I’ve lately been thinking about how the Covid-19 pandemic will change us at a societal level. I’m sure that the changes will be in ways we can’t imagine. But the one thing of which I’m certain is that those changes will come, that they need to come.
How odd, and how incredibly dangerous, that the need arises in an election year, a year when so much is at stake.
Here in our house, we’re both elderly and retired. We trundle along on a fixed income. Thank the lord for the safety net of Social Security!
Those that are experiencing job loss as a result of Covid-19 don’t have that safety net.
Yet we’ve known that something like this was coming. In the face of potential heavy job loss at the mechanical hand of robotics, for instance, there has been a great deal of discussion about the need for a guaranteed annual income for everyone. How else will we keep people from becoming homeless and hungry?

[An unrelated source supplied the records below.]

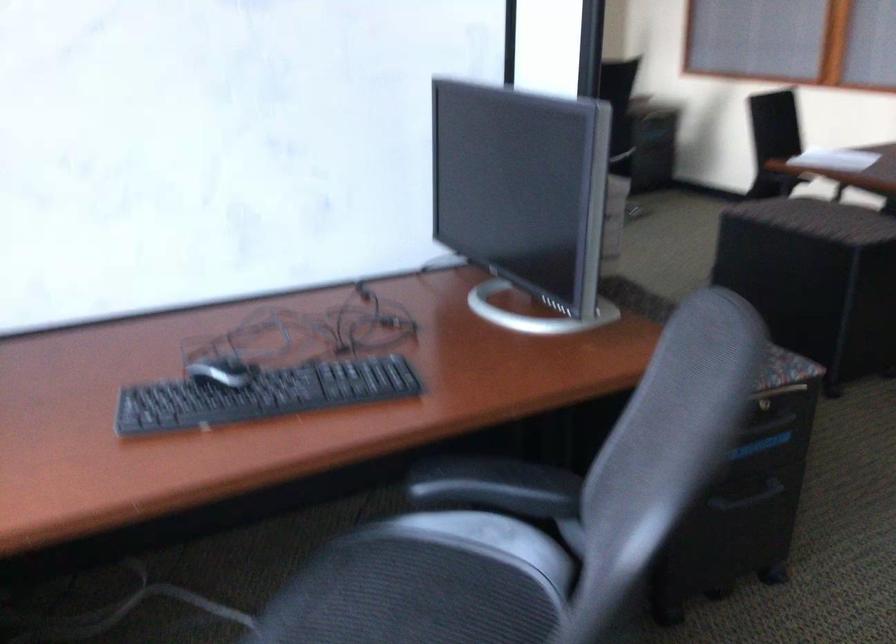
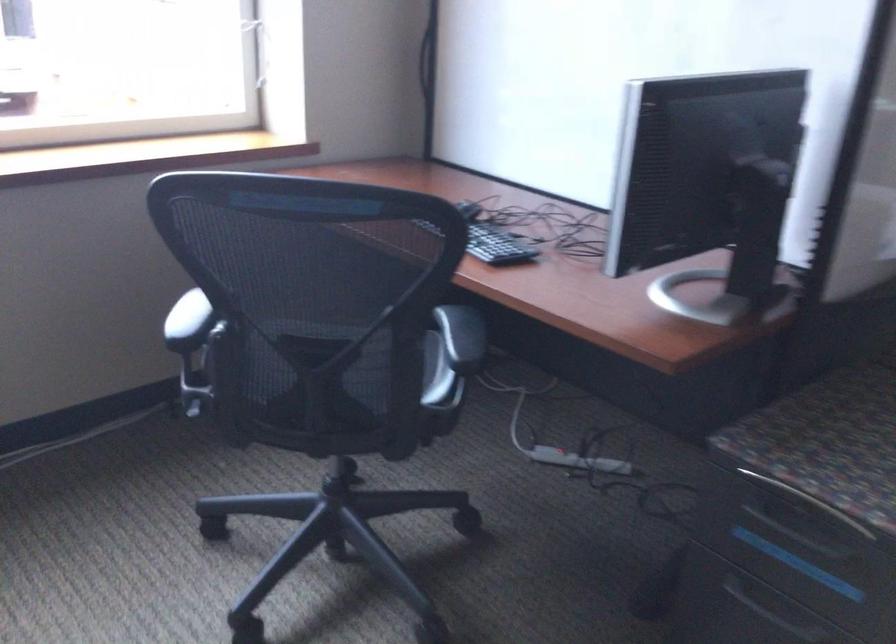
Question: I am providing you with two images of the same scene from different viewpoints. Which of the following objects are not visible in image2?

Choices:
 (A) red kettle handle
 (B) black keyboard
 (C) chair sitting surface
 (D) black chair armrest

Answer: (C)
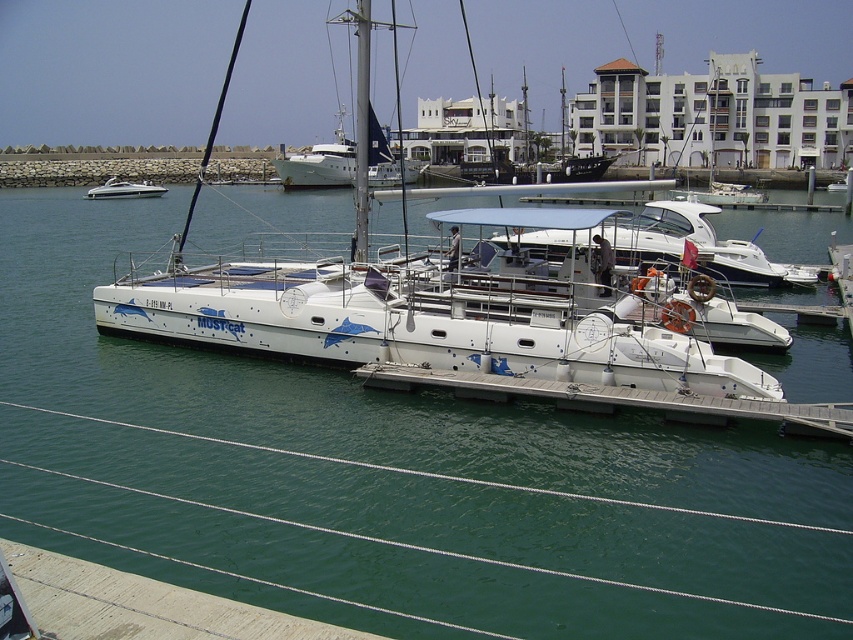
Question: Is white glossy catamaran at center below white glossy speedboat at left?

Choices:
 (A) yes
 (B) no

Answer: (A)

Question: Is smooth concrete dock at lower left bigger than white glossy catamaran at center?

Choices:
 (A) no
 (B) yes

Answer: (A)

Question: In this image, where is white glossy water at center located relative to white matte sailboat at center?

Choices:
 (A) below
 (B) above

Answer: (A)

Question: Which object appears closest to the camera in this image?

Choices:
 (A) white glossy sailboat at center
 (B) white glossy water at center

Answer: (B)

Question: Which point is closer to the camera?

Choices:
 (A) (412, 403)
 (B) (309, 182)
 (C) (96, 196)
 (D) (596, 397)

Answer: (D)

Question: Which is nearer to the white glossy catamaran at center?

Choices:
 (A) white matte sailboat at center
 (B) white concrete dock at lower center
 (C) white glossy water at center
 (D) white glossy speedboat at left

Answer: (C)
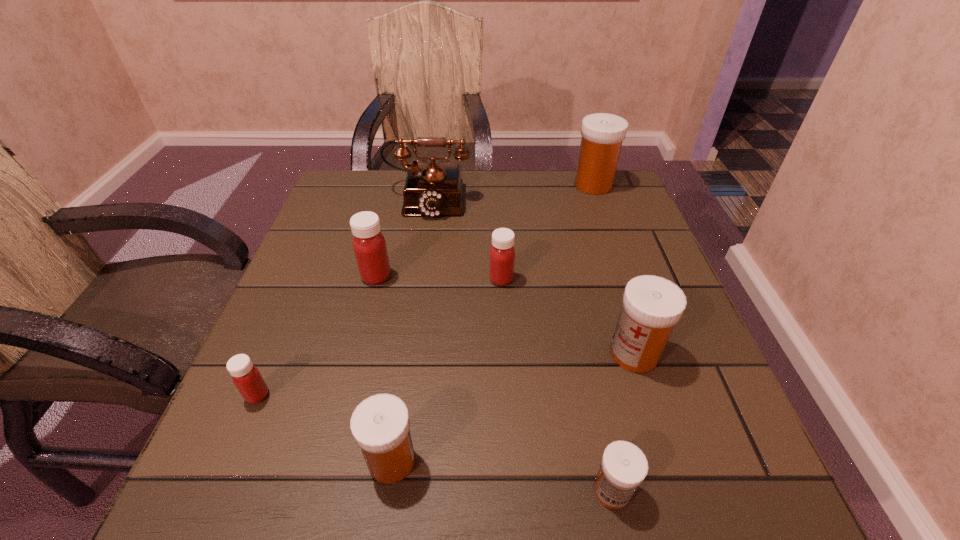
This screenshot has width=960, height=540. Find the location of `free location at the left edge`. free location at the left edge is located at coordinates (276, 346).

Identify the location of vacant space at the right edge of the desktop. (608, 258).

The image size is (960, 540). Identify the location of vacant area at the near left corner. (267, 472).

Identify the location of free space between the second red medicine from right to left and the leftmost white medicine. This screenshot has width=960, height=540. (384, 369).

At what (x,y) coordinates should I click in order to perform the action: click on vacant point located between the farthest white medicine and the telephone. Please return your answer as a coordinate pair (x, y). Looking at the image, I should click on (511, 191).

The image size is (960, 540). What are the coordinates of `vacant area between the leftmost object and the fifth object from left to right` in the screenshot? It's located at (379, 337).

Locate an element on the screen. free spot between the leftmost red medicine and the fourth medicine from left to right is located at coordinates (379, 337).

The width and height of the screenshot is (960, 540). What are the coordinates of `empty space between the second farthest white medicine and the rightmost red medicine` in the screenshot? It's located at (567, 316).

You are a GUI agent. You are given a task and a screenshot of the screen. Output one action in this format:
    pyautogui.click(x=<x>, y=<y>)
    Task: Click on the free spot between the rightmost red medicine and the farthest medicine
    
    Given the screenshot: What is the action you would take?
    pyautogui.click(x=547, y=232)

This screenshot has height=540, width=960. Find the location of `vacant area that lies between the brown telephone and the third object from right to left`. vacant area that lies between the brown telephone and the third object from right to left is located at coordinates (520, 344).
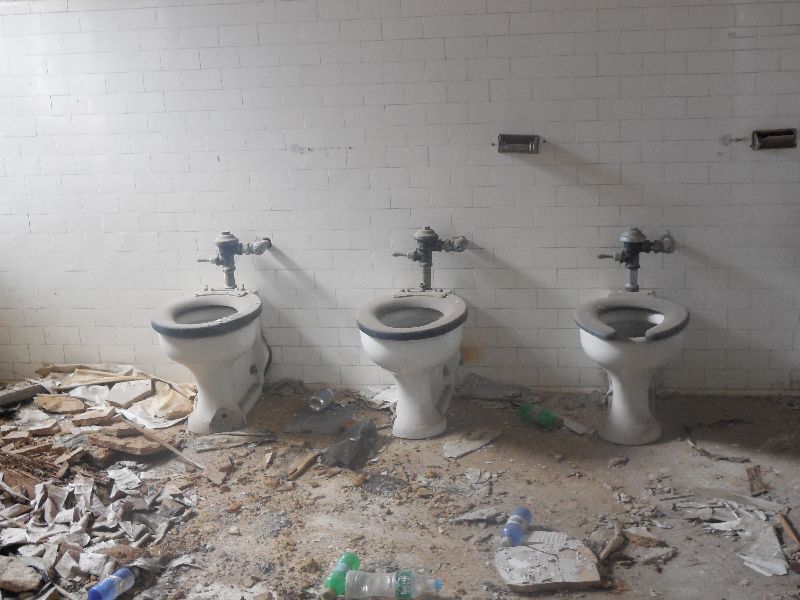
At what (x,y) coordinates should I click in order to perform the action: click on seat. Please return your answer as a coordinate pair (x, y). Looking at the image, I should click on (662, 326).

What we’re seeing right now, right this minute, is that sort of heavy job loss, caused by plague rather than technology. People and businesses are going to be unable to pay rent, car payments, utility bills.
Suddenly, the fixed income provided by Social Security looks damned good, like a ray of sunlight through dark, foreboding clouds. Why should that sort of ray of financial hope not be extended to everyone? Wouldn’t something like that allow people, our friends and neighbors, to at least keep their heads above the financial waves?
In the face of potential medical disaster, huge numbers of people are going to require sophisticated medical care. How are they going to pay for that? How can people avoid being buried in medical bills?
But wait, there’s a better question. In the face of what is a public health disaster, a disaster that will affect us all, how are we going to pay for the preservation of public health?
For some of us, that potential will be ameliorated by the presence of Medicare. But what about the rest of us?
Medicare, or some form of public health care for all, has been part of the platforms of several political candidates as we’ve careened toward a presidential election. It’s been all but abandoned, except by Senator Bernie Sanders, one of two Democratic candidates.
But in the face of this unprecedented health and financial challenge, isn’t some form of public health care for all, a retreat from the selfishness and greed of for-profit medicine, exactly what we need?
In the face of these and other questions, it’s time for a sea change in the way we do things.
It’s time for us to hit the brakes on convention, on same-old, same-old.
It’s time to hit the gas on new, different, better.
That’s the sort of thing that will be top of consciousness for me as we go to the polls this year. Perhaps you will give it some thought too.